[Information supplied Boundary: Start]

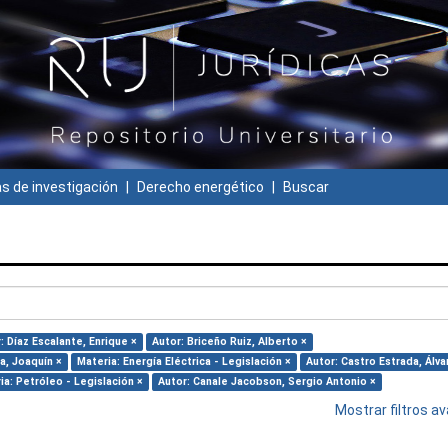
 de investigación
Derecho energético
Buscar
: Díaz Escalante, Enrique ×
Autor: Briceño Ruiz, Alberto ×
a, Joaquín ×
Materia: Energía Eléctrica - Legislación ×
Autor: Castro Estrada, Álva
ia: Petróleo - Legislación ×
Autor: Canale Jacobson, Sergio Antonio ×
Mostrar filtros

[Information supplied Boundary: End]

_Task directions_: Show all lines in the records above that hold "Legislación".

_Worked solution_:
Materia: Energía Eléctrica - Legislación ×
ia: Petróleo - Legislación ×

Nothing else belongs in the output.